Uber migrated all its payment transaction data from DynamoDB and blob storage into a new long-term solution, a purpose-built data store named LedgerStore. The company was looking for cost savings and had previously reduced the use of DynamoDB to store hot data (12 weeks old). The move resulted in significant savings and simplified the storage architecture.
Uber built Gulfstream, its payment platform, in 2017 and used DynamoDB for storage. Due to rising storage costs, DynamoDB was used only for the most recent data (12 weeks), and older data was stored in TerraBlob, an S3-like service created in-house by Uber.
In the meantime, the company started working on a dedicated solution for storing financial transactions with data integrity guarantees. Kaushik Devarajaiah, tech lead at Uber, explains the unique challenges of creating a bespoke data store:
LedgerStore is an immutable storage solution at Uber that provides verifiable data completeness and correctness guarantees to ensure data integrity for these transactions. [...] Considering that ledgers are the source of truth of any financial event or data movement at Uber, it is important to be able to look up ledgers from various access patterns via indexes. This brings in the need for trillions of indexes to index hundreds of billions of ledgers.

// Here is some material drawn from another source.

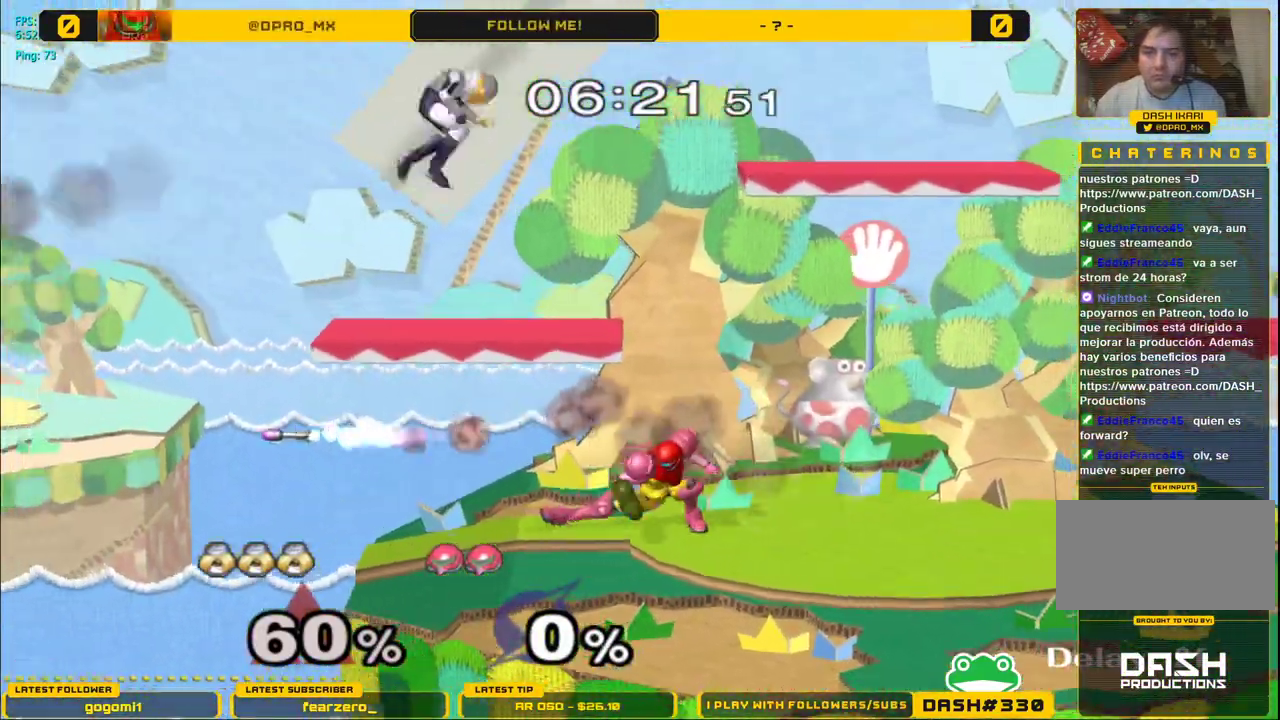
{"buttons": ["B"], "left_stick": "center", "right_stick": "center", "events": [[100, "Y", "up"], [333, "B", "down"]]}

LedgerStore supports strongly and eventually consistent indexes. For strongly consistent indexes, the data store uses a two-phase commit. It first persists the indent on the index and subsequently persists the record. Lastly, if the record write succeeds, the intent is asynchronously committed or rolled back in case of failure. If the intent write fails, the whole insert operation fails, as consistency guarantees cannot be supported. During reads, any writes with uncommitted intents are either committed (if the record read succeeds) or deleted (if the record read fails) asynchronously. LedgerStore implements eventually consistent indexes by leveraging materialized views from its home-grown Docstore database, a distributed database built on top of MySQL.
Two-phase Commit Write For Strongly Consistent Indexes (Source: Uber Engineering Blog)

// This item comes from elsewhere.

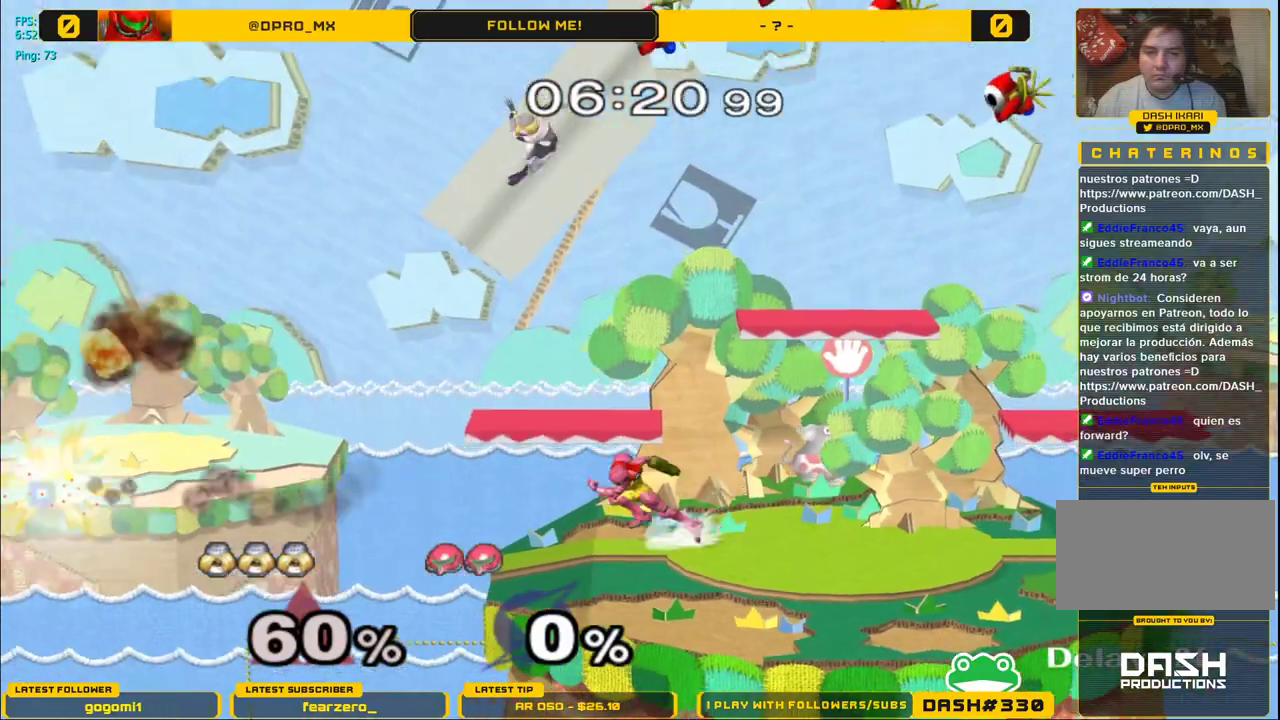
{"buttons": ["L1"], "left_stick": "right", "right_stick": "center", "events": [[150, "B", "up"], [350, "left_stick", "right"], [367, "L1", "down"]]}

To offload older ledger data to cold storage, LedgerStore uses time-range indexes to support temporal queries. Uber moved from using DynamoDB and Docstore for storing time-range indexes. The original solution utilized two tables in DynamoDB, one optimized for writes and the second for reads. This design was dictated by DynamoDB’s capacity management and avoided hot partitions and throttling. The new design uses the Docstore database with a single table, and leverages prefix scanning for efficient reads.
LedgerStore supports index lifecycle management, automating data reindexing in case the index definition changes. The process creates a new index, backfills the data from the old index, performs relevant validations, swaps indexes, and deletes the old one.
Index Backfilling From Cold Storage (Source: Uber Engineering Blog)
The company faced unique challenges while migrating petabytes of financial transaction data into LedgerStore. It used shadow and offline validation to ensure the correctness of the migration and the performance and scalability of LedgerStore in the production environment. For shadow validation, Gulfstorm was double-writing the data to DynamoDB and LedgerStore and comparing the data returned by reads between the two data stores.
Additionally, Uber implemented offline validation for historical data, coupled with the incremental backfill job running in Apache Spark. The backfill process alone posed significant problems, as the load generated by the process amounted to ten times the usual production load, and the overall process took three months. Engineers used several measures to control the process and mitigate any issues, including dynamic rate control to adjust the processing rate based on the production traffic handled by the platform and emergency stop to halt the process quickly in case of major issues.
Lastly, the team took a conservative approach towards the rollout and adopted a fallback to fetching the data from DynamoDB in case it wasn’t found in LedgerStore. The overall migration was completed successfully, and the company didn’t experience any downtime or outages during and after the migration. The move to LedgerStore resulted in significant cost savings, with estimated yearly savings of over $6 million.
UPDATE: Since this news was published, it has sparked a debate on Hacker News and Reddit, with hundreds of comments posted. Many users discussed the pros and cons of using cloud provider services vs. building solutions, including databases in-house. Some users questioned whether rolling out a custom data store offers a justifiable return on investment, considering staff salaries, maintenance overheads, and the effort spent on data migrations.